Once I had more free time, I examined the aforementioned major differences more closely. What they were quickly became apparant: they were sequences which had appeared, to whatever software had corrupted the PDFs, to be actual HTML tags (in particular, the <> had not been escaped). These had been treated to:

Casemapping of the "tag name" to uppercase, treating as Latin-1.
Re-ordering of the "attributes" (which could have been separated by slash or space, and would now be separated by space).
Some use of decimal character references.
Insertion of quotation marks (single or double) around the part of an "attribute" after an equals sign.
Replacement of quotation marks in the "attribute name"s with question marks.

With these realisations, I was finally able to reconstruct the vector/text portions of the code page 354 chart.

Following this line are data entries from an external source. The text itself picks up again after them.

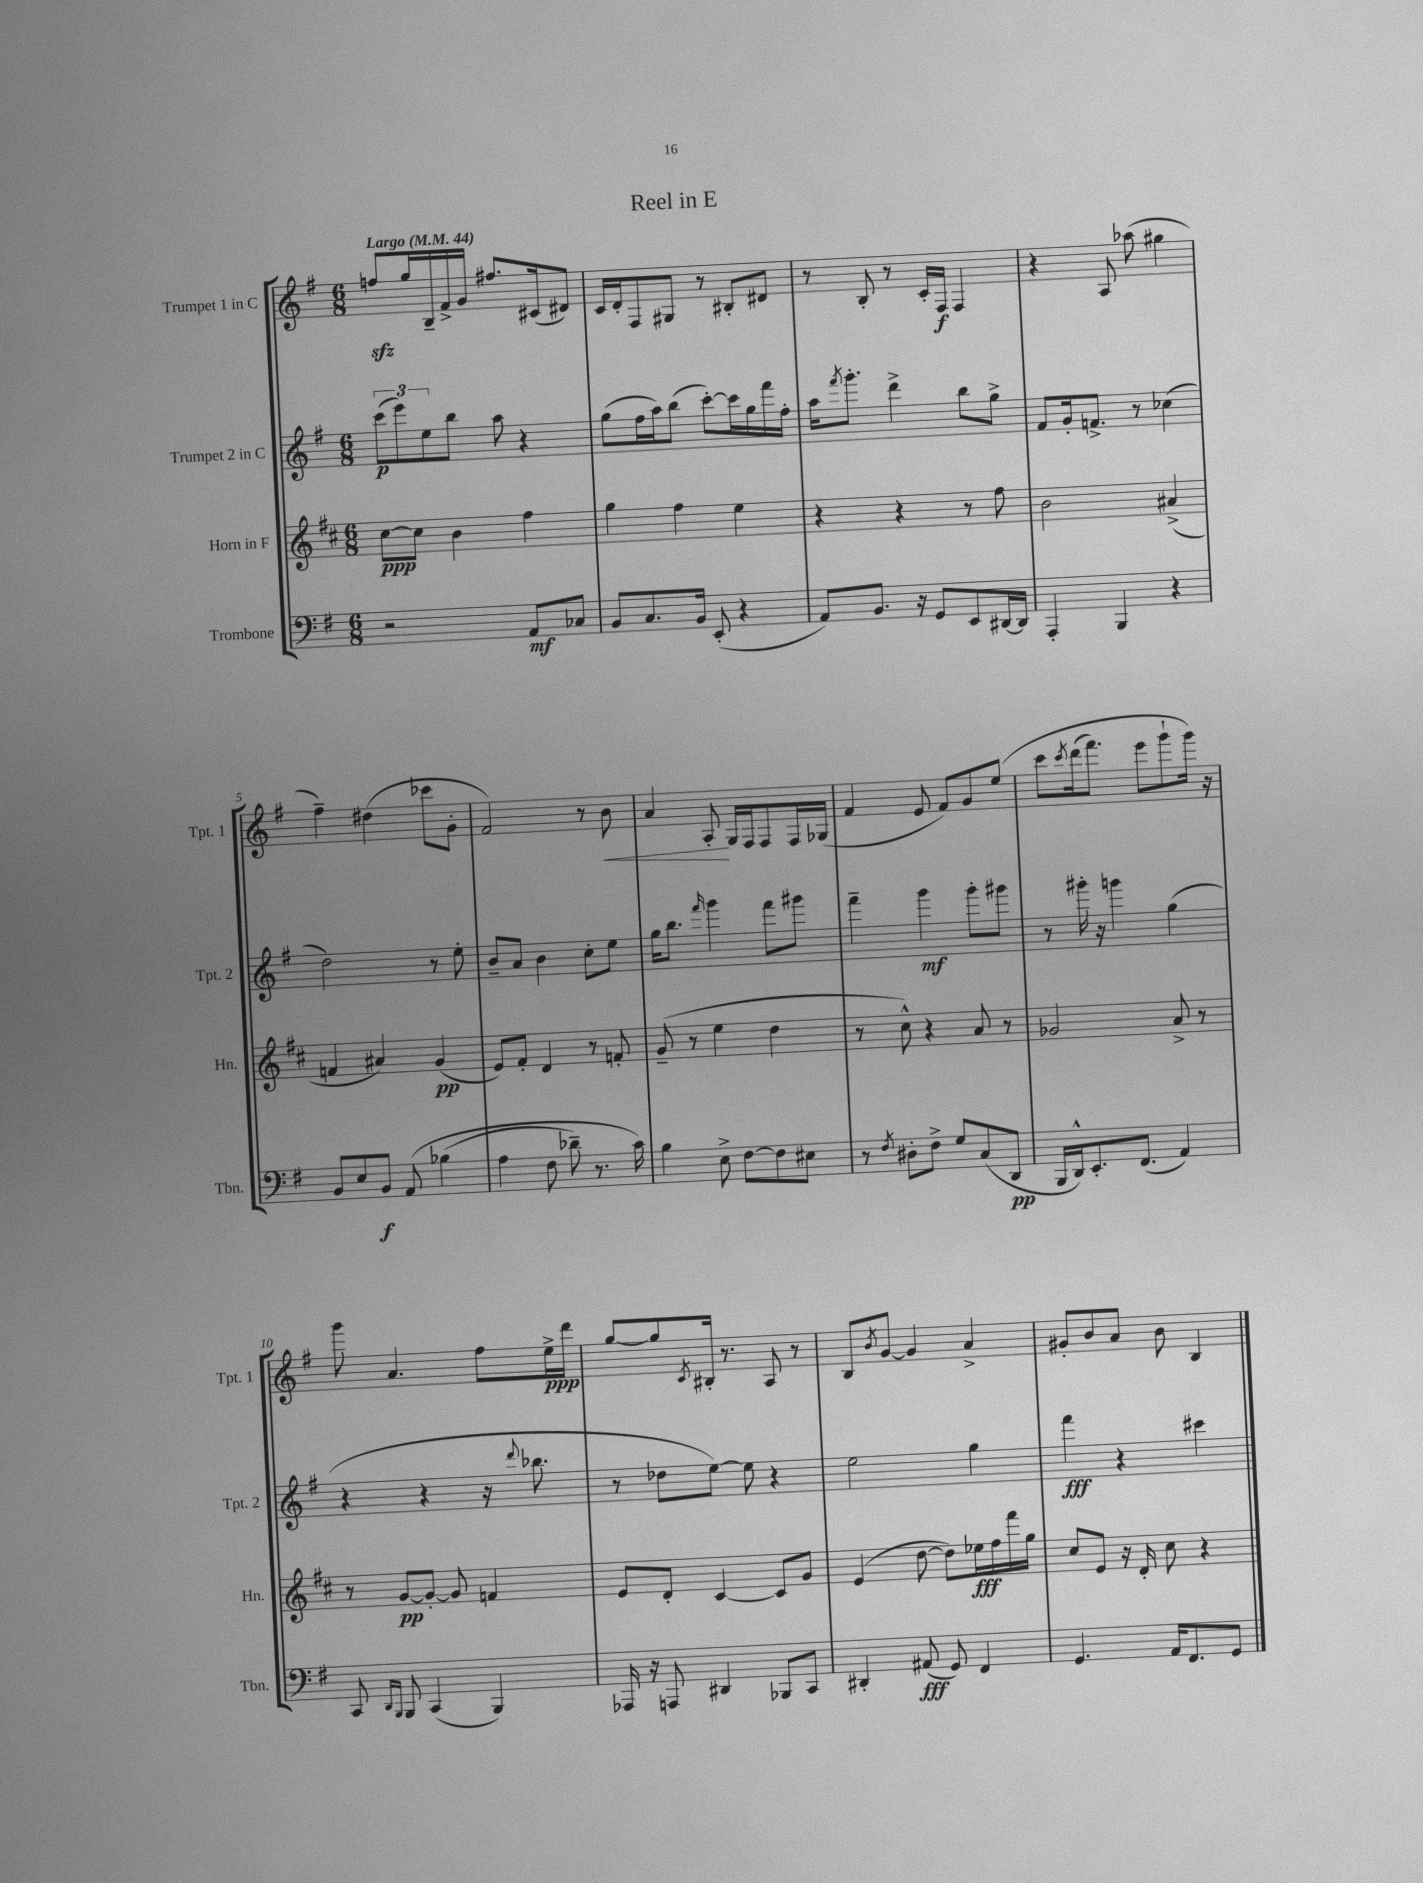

**kern	**dynam	**kern	**dynam	**kern	**dynam	**kern	**dynam
*part4	*part4	*part3	*part3	*part2	*part2	*part1	*part1
*staff4	*staff4	*staff3	*staff3	*staff2	*staff2	*staff1	*staff1
*I"Trombone	*	*I"Horn in F	*	*I"Trumpet 2 in C	*	*I"Trumpet 1 in C	*
*I'Tbn.	*	*I'Hn.	*	*I'Tpt. 2	*	*I'Tpt. 1	*
*clefF4	*	*clefG2	*	*clefG2	*	*clefG2	*
*k[f#]	*	*k[f#c#]	*	*k[f#]	*	*k[f#]	*
*M6/8	*	*M6/8	*	*M6/8	*	*M6/8	*
*MM44	*	*MM44	*	*MM44	*	*MM44	*
=1	=1	=1	=1	=1	=1	=1	=1
!	!	!	!	!	!	!LO:TX:a:B:t=Largo	!
2r	.	[8cc#\L	ppp	(12ccc\L	p	8ffnzz/L	.
.	.	.	.	12eee\)	.	.	.
.	.	8cc#\J]	.	.	.	16gg/L	.
.	.	.	.	12ee\	.	.	.
.	.	.	.	.	.	16B~/	.
.	.	4b\	.	8bb\J	.	16f#^/	.
.	.	.	.	.	.	16g/JJ	.
.	.	.	.	8aa\	.	8.ff#X/L	.
8AA/L	mf	4ff#\	.	4r	.	.	.
.	.	.	.	.	.	(16c#X/k	.
8C-X/J	.	.	.	.	.	8d#X/J)	.
=2	=2	=2	=2	=2	=2	=2	=2
8BB/L	.	4gg\	.	(8gg\L	.	16c/LL	.
.	.	.	.	.	.	16d'/J	.
8.C/	.	.	.	16ff#\L	.	8F#/	.
.	.	.	.	16aa\J)	.	.	.
.	.	4ff#\	.	(8bb\J	.	8G#X/J	.
16BB/Jk	.	.	.	.	.	.	.
(8EE'/	.	.	.	[8ccc'\L)	.	8r	.
4r	.	4ee\	.	16ccc\L]	.	8B#X'/L	.
.	.	.	.	16gg\	.	.	.
.	.	.	.	16fff#\	.	8d#X/J	.
.	.	.	.	16ff#'\JJ	.	.	.
=3	=3	=3	=3	=3	=3	=3	=3
8AA/L)	.	4r	.	16aa\KL	.	8r	.
.	.	.	.	8qfff#/	.	.	.
.	.	.	.	8.ggg'\J	.	.	.
8.BB/J	.	.	.	.	.	8B'/	.
.	.	4r	.	4ddd^\	.	8r	.
16r	.	.	.	.	.	.	.
8GG/L	.	.	.	.	.	16c'/LL	.
.	.	.	.	.	.	16F#/JJ	f
8EE/	.	8r	.	8bb\L	.	4F#/	.
[16DD#X/L	.	8ff#\	.	8gg^\J	.	.	.
16DD#/JJ]	.	.	.	.	.	.	.
=4	=4	=4	=4	=4	=4	=4	=4
4AAA'/	.	2b\	.	8f#/L	.	4r	.
.	.	.	.	16g'/k	.	.	.
.	.	.	.	8.fn^/J	.	.	.
4BBB/	.	.	.	.	.	8A/	.
.	.	.	.	8r	.	(8aa-X\	.
4r	.	(4a#X^/	.	(4cc-X\	.	4gg#X\	.
!!LO:LB:g=z
=5	=5	=5	=5	=5	=5	=5	=5
8BB/L	.	4fn/	.	2dd\)	.	4ff#~\)	.
8E/	.	.	.	.	.	.	.
8BB/J	f	4a#X/)	.	.	.	(4dd#X\	.
(8AA/	.	.	.	.	.	.	.
(4B-X\	.	(4g/	pp	8r	.	8ccc-X\L	.
.	.	.	.	8ee'\	.	8g'\J	.
=6	=6	=6	=6	=6	=6	=6	=6
4A\	.	8e/L)	.	8b~/L	.	2f#/)	.
.	.	8f#'/J	.	8a/J	.	.	.
8F#\	.	4d/	.	4b\	.	.	.
8d-X~\)	.	.	.	.	.	.	.
8.r	.	8r	.	8cc'\L	.	8r	.
!	!	!	!	!	!	!	!LO:HP:b
.	.	8fn'/	.	8ee\J	.	8b\	<
16c\)	.	.	.	.	.	.	.
=7	=7	=7	=7	=7	=7	=7	=7
4B\	.	(8g~/	.	16gg\KL	.	4a/	.
.	.	.	.	8.bb\J	.	.	.
.	.	8r	.	.	.	.	.
.	.	.	.	16qqfff#/	.	.	.
8E^\	.	4ee\	.	4ggg\	.	8A'/	.
[8F#\L	.	.	.	.	.	16G/LL	[
.	.	.	.	.	.	16F#/J	.
8F#\]	.	4dd\	.	8fff#\L	.	8F#/	.
8E#X\J	.	.	.	8ggg#X\J	.	16F#/L	.
.	.	.	.	.	.	(16G-X/JJ	.
=8	=8	=8	=8	=8	=8	=8	=8
8r	.	8r	.	4fff#~\	.	4f#/	.
8qF#/	.	.	.	.	.	.	.
8D#X'\L	.	8cc#^^\)	.	.	.	.	.
8F#^\J	.	4r	.	4ggg\	mf	8e/	.
8G/L	.	.	.	.	.	8f#/L)	.
(8C/	.	8a/	.	8ggg'\L	.	8g/	.
8DD/J	pp	8r	.	8ggg#X\J	.	(8ee/J	.
=9	=9	=9	=9	=9	=9	=9	=9
16BBB/LL	.	2g-X/	.	8r	.	8ccc\L	.
16DD^^/J)	.	.	.	.	.	.	.
.	.	.	.	.	.	8qccc/	.
8.EE'/	.	.	.	16ggg#X'\	.	(16ddd\k	.
.	.	.	.	16r	.	8.fff#\J)	.
.	.	.	.	4gggn\	.	.	.
(8.FF#/J	.	.	.	.	.	.	.
.	.	.	.	.	.	8eee\L	.
4AA/)	.	8a^/	.	(4gg\	.	8ggg`\	.
.	.	8r	.	.	.	16ggg\Jk)	.
.	.	.	.	.	.	16r	.
!!LO:LB:g=z
=10	=10	=10	=10	=10	=10	=10	=10
8CC/	.	8r	.	4r	.	8ggg\	.
16qqDD/LL	.	.	.	.	.	.	.
16qqBBB/JJ	.	.	.	.	.	.	.
8BBB/	.	[8g/L	pp	.	.	4.a/	.
(4CC/	.	8g'/J_	.	4r	.	.	.
.	.	8g/]	.	.	.	.	.
4BBB/)	.	4fn/	.	16r	.	8ff#\L	.
.	.	.	.	8qqddd/	.	.	.
.	.	.	.	8.bb-X\	.	.	.
.	.	.	.	.	.	16ee^\L	ppp
.	.	.	.	.	.	16ddd\JJ	.
=11	=11	=11	=11	=11	=11	=11	=11
16AAA-X/	.	8e/L	.	8r	.	[8gg/L	.
16r	.	.	.	.	.	.	.
8AAAn/	.	8d'/J	.	8dd-X\L	.	8gg/]	.
.	.	.	.	.	.	8qc/	.
4DD#X/	.	[4c#/	.	[8ee\J)	.	16B#X'/Jk	.
.	.	.	.	.	.	8.r	.
.	.	.	.	8ee\]	.	.	.
8BBB-X/L	.	8c#/L]	.	4r	.	8A/	.
8CC/J	.	8g/J	.	.	.	8r	.
=12	=12	=12	=12	=12	=12	=12	=12
4DD#X'/	.	(4e/	.	2ee\	.	8B/L	.
.	.	.	.	.	.	8qb/	.
.	.	.	.	.	.	[8g/J	.
(8AA#X/	fff	[8dd\	.	.	.	4g/]	.
8GG/)	.	8dd\L])	.	.	.	.	.
4FF#/	.	16ee-X\L	fff	4gg\	.	4a^/	.
.	.	16ff#\	.	.	.	.	.
.	.	16fff#\	.	.	.	.	.
.	.	16gg\JJ	.	.	.	.	.
=13	=13	=13	=13	=13	=13	=13	=13
4.GG/	.	8cc#/L	.	4fff#\	fff	8g#X'/L	.
.	.	8e/J	.	.	.	8b/	.
.	.	16r	.	4r	.	8a/J	.
.	.	16d'/	.	.	.	.	.
16AA/KL	.	8cc#\	.	.	.	8b\	.
8.FF#/	.	.	.	.	.	.	.
.	.	4r	.	4ccc#X\	.	4B/	.
8GG/J	.	.	.	.	.	.	.
==	==	==	==	==	==	==	==
*-	*-	*-	*-	*-	*-	*-	*-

Fortunately, the raster graphics for the reference glyphs were last in the page data for any given page, so I did not need to reconstruct through them to get the information assigning GCGIDs to code points.

PdfSharp LZW bug

It eventually transpired that some oddities in the recovered PDF data, including Inkscape opening it and PDF viewers not opening it, arose from a bug in the PdfSharp-derived LZW decoder—specifically, when it encountered a LZW code equal to the current insertion index for the LZ78 dictionary, it would output the string for the previous LZW code, then add the concatenation of that string with its first character to the dictionary. I had been unable to work out why this functionality existed, since an equivalent result could be obtained by just repeating the previous LZW code.

When reading other sources about LZW compression, it came to my attention that, for an LZW code equal to the current dictionary insertion index, it was supposed to output, not only the string for the previous LZW code, but the concatenation of that string with its first character: i.e. the string that it was immediately poised to insert into the dictionary at the index referenced by that LZW code. Correcting this fixed the remaining oddities with the recovered PDF data.

This had thankfully not affected reconstruction, since the validation rules had been drawn up based on the data decompressed from the valid PDFs using the same, buggy LZW decoding logic.

Conclusions

I would appreciate never having to do this again.

Bizarre but relatively less destructive data corruption can be reversed if people care enough about that specific case to invest significant time into doing so.

Presumably, people don't use PdfSharp with LZW as opposed to Flate PDFs often enough for the bug to have been noticed.

The following data was recovered:

The eventually recovered code page 354 (preview it) bears far closer structual resemblence to code page 353 than to code pages 355 through 360. Since code page 353 is named "BCDIC-A", it is possibly "BCDIC-B", and in any case part of the "BCDIC-*" subfamily rather than the "PTTC/BCD" subfamily.